The text feature of the relevance between the word in characterization text is extracted by the Text character extraction portion；

The text feature is intercepted selectively with the window of change in size by the local text feature interception portion Each part, to obtain local text feature；And

Described image generates the decoder module in model according to each local text feature of input text come iteratively Generate corresponding with input text image, each local text feature intercepts in each secondary iteration respectively.

Claims

1. a kind of information processing method, comprising:

Each part of the text feature is selectively intercepted with the window of change in size, it is special to obtain each local text Sign；

Figure is trained based on each local text feature of the sample text and sample image corresponding with the sample text As generating model,

Wherein, it includes coder module and decoder module that described image, which generates model, and the image after training generates in model Decoder module is corresponding come the text for being iteratively generating with being inputted according to each local text feature of the text inputted Image, and each local text feature intercepts in each secondary iteration respectively.

2. information processing method according to claim 1, wherein extracting the text feature from sample text includes:

3. information processing method according to claim 1, wherein training described image generates model and includes:

The sample image is iteratively compressed using the coder module, and from the encoder mould in each secondary iteration Block exports the first distribution of characteristic quantity, and the characteristic quantity characterizes the key message of the sample image and the sample text；

Each local text feature and each first distribution using the decoder module based on the sample text is come iteration Ground generates output image, and constructs using the decoder module the second distribution of the characteristic quantity in each secondary iteration； And

It is raw to calculate described image based on the sample image, the output image, first distribution and second distribution Model is generated at the loss function of model to optimize described image.

4. information processing method according to claim 3, wherein in each iteration, based on the decoding in previous iteration The output of decoder in device module intercepts the local text feature.

5. information processing method according to claim 4, wherein in each iteration, using coder module come iteration Compress the sample image in ground

The sample image is read based on the output of the decoder module described in previous iteration and the output of the decoder Part, to obtain fractional sample image；And

Based on the output of encoder and the decoder in previous iteration in the coder module, the encoder compresses The fractional sample image.

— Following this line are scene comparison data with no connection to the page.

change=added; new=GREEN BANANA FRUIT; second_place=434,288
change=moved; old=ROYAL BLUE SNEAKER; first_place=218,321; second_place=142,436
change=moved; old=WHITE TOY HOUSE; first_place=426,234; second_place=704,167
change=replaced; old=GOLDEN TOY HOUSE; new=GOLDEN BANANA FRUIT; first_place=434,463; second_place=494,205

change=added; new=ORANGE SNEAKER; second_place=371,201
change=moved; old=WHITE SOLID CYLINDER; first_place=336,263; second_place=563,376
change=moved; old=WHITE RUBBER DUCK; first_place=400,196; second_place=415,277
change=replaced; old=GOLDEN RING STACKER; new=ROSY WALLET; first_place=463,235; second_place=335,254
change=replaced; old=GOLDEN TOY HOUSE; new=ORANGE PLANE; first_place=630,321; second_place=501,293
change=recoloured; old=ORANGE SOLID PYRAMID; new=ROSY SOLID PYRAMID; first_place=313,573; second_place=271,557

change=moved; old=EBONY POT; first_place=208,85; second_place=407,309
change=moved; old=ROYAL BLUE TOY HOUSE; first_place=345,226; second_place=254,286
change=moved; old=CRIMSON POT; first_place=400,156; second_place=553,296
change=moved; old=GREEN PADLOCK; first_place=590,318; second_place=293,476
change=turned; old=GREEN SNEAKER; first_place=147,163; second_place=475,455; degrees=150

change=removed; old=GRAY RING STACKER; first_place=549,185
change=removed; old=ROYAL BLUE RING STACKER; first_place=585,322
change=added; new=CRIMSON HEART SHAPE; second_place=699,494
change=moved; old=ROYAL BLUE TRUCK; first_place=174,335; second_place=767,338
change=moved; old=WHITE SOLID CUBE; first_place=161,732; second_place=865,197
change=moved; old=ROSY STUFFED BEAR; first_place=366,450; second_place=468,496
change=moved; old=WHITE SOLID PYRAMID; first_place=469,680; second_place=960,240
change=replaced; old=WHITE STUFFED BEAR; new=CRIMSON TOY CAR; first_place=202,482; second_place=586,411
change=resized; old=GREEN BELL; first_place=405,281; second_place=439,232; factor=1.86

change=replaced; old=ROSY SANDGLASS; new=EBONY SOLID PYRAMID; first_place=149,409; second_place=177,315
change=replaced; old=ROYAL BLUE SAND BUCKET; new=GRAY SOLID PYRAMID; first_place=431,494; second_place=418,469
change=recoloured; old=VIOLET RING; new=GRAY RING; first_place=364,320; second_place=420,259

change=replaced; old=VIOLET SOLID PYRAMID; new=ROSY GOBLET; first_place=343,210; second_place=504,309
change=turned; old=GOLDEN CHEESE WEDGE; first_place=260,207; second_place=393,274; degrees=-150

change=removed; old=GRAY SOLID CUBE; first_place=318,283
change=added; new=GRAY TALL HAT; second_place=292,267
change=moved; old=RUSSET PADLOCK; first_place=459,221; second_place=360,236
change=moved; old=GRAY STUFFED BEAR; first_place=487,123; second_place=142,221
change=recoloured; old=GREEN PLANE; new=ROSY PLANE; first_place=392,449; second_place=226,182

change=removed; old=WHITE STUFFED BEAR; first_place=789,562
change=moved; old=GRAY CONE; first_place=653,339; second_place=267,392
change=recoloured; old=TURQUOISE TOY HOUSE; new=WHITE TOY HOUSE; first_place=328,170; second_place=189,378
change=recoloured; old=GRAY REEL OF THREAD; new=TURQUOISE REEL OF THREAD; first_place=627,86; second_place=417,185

6. information processing method according to claim 5, wherein the first distribution in each iteration is based on the encoder Output construct.

7. information processing method according to claim 6, wherein be iteratively generating image using the decoder module Include:

Based on the output of decoder in local text feature and previous iteration, using the decoder to characteristic quantity collected into Row decoding；

The output of decoder is written out to same matrix in each iteration, the output as the decoder module；And

The output image is generated based on finally obtained matrix.

8. information processing method according to claim 7, wherein calculate the loss function packet that described image generates model It includes:

9. the information processing method according to any one of claim 5-8, wherein the encoder and decoder benefit It is realized with Recognition with Recurrent Neural Network.

10. a kind of device based on text generation image, comprising:

Local text feature interception portion selectively intercepts each part of the text feature with the window of change in size, To obtain local text feature；And

Image generates model, and described image generates the decoder module in model according to each local text feature of input text It is iteratively generating image corresponding with the input text, each part text feature intercepts in each secondary iteration respectively.